● Page text:
-=-=-=-=-
Notice that the composition in the right hand side
is well defined, because for any vector $\bra{u}$ of the dual
space $\M_{k,l}^{0*}$
the series $\bra{u}L^+_{\vep\vep'}(\z)$ contains
only a finite number of nonzero terms.
In a similar way we find
\begin{equation}
\Psi^{*(l\pm 1,l)}_{\vep'}(\z)
=q^{\mp(2l-k)/4}
\sum_{\vep}\Phi^{(l\pm 1,l)}_{-\vep}(-q^{-k/2-1}\z)
L^-_{\vep\vep'}(q^{-k/2}\z).
\label{Psi=PhiL}
\end{equation}



\subsection{Commutation relations}

The vertex operators are known to
satisfy the commutation relations of the following form \cite{FreResh,IIJMNT}.
-=-=-=-=-
● Required work:
(1) Repeat the passage on vertex operators between "Notice that the" and "of nonzero terms.", inclusive.
(2) Go on with the passage on vertex operators from the point where it stops.

● Data shown:
-=-=-=-=-
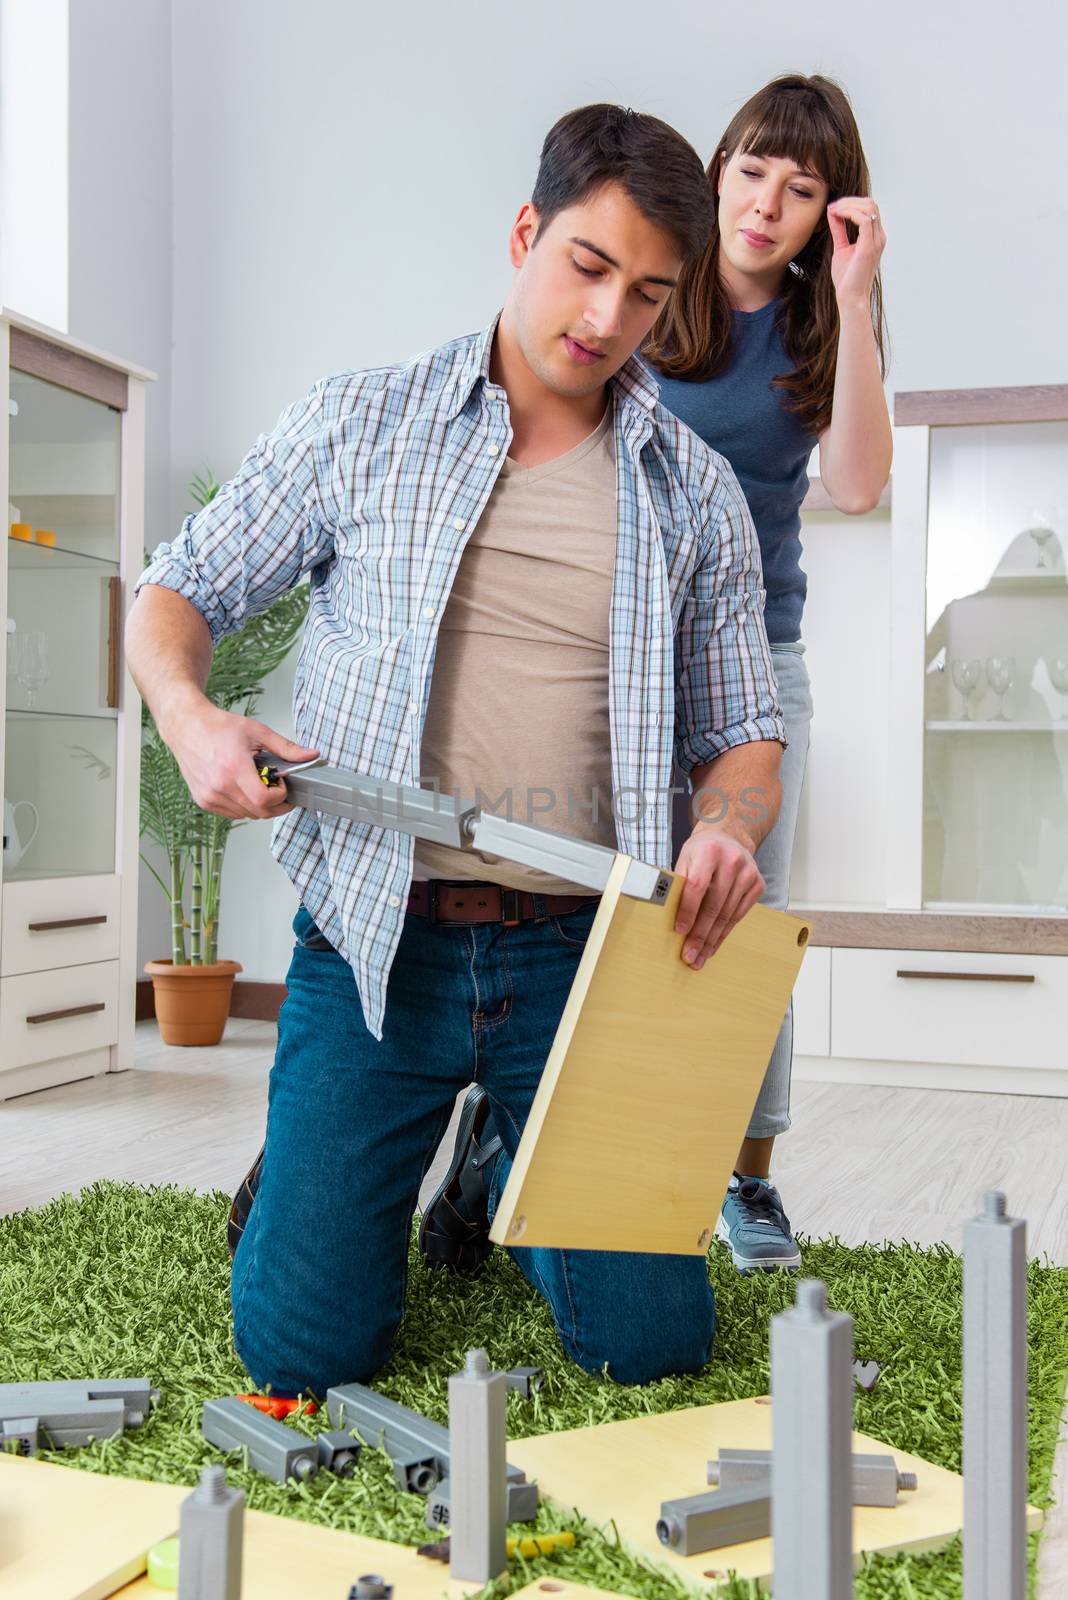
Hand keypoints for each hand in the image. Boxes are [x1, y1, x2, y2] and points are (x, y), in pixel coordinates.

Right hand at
-=-=-=-=-
● Answers by item:
(1)
Notice that the composition in the right hand side
is well defined, because for any vector $\bra{u}$ of the dual
space $\M_{k,l}^{0*}$
the series $\bra{u}L^+_{\vep\vep'}(\z)$ contains
only a finite number of nonzero terms.

(2)
\begin{eqnarray}
&&R_{12}(\zeta_1/\zeta_2)
{\Phim{1}}^{(l'',l')}(\zeta_1)
{\Phim{2}}^{(l',l)}(\zeta_2)
\nonumber\\
&&\qquad=
 \sum_{\sigma}
w\left(\matrix{\phantom{l''}l'\phantom{l}\cr
                   l''\phantom{l+\sigma}l \cr
               \phantom{l''}l+\sigma\phantom{l}\cr}
\Biggl|\zeta_1/\zeta_2\right)
{\Phim{2}}^{(l'',l+\sigma)}(\zeta_2)
{\Phim{1}}^{(l+\sigma,l)}(\zeta_1),
\label{triPhiPhi}\\
&&{\Phim{1}}^{(l'',l')}(\zeta_1)
{\Psim{2}}^{(l',l)}(\zeta_2)
\nonumber\\
&&=\qquad
\sum_{\sigma}
\widetilde{w}\left(\matrix{\phantom{l''}l'\phantom{l}\cr
                   l''\phantom{l+\sigma}l \cr
               \phantom{l''}l+\sigma\phantom{l}\cr}
\Biggl|\zeta_1/\zeta_2\right)
{\Psim{2}}^{(l'',l+\sigma)}(\zeta_2)
{\Phim{1}}^{(l+\sigma,l)}(\zeta_1),
\label{triPhiPsi}\\
&&-{\Psim{1}}^{(l'',l')}(\zeta_1)
 {\Psim{2}}^{(l',l)}(\zeta_2)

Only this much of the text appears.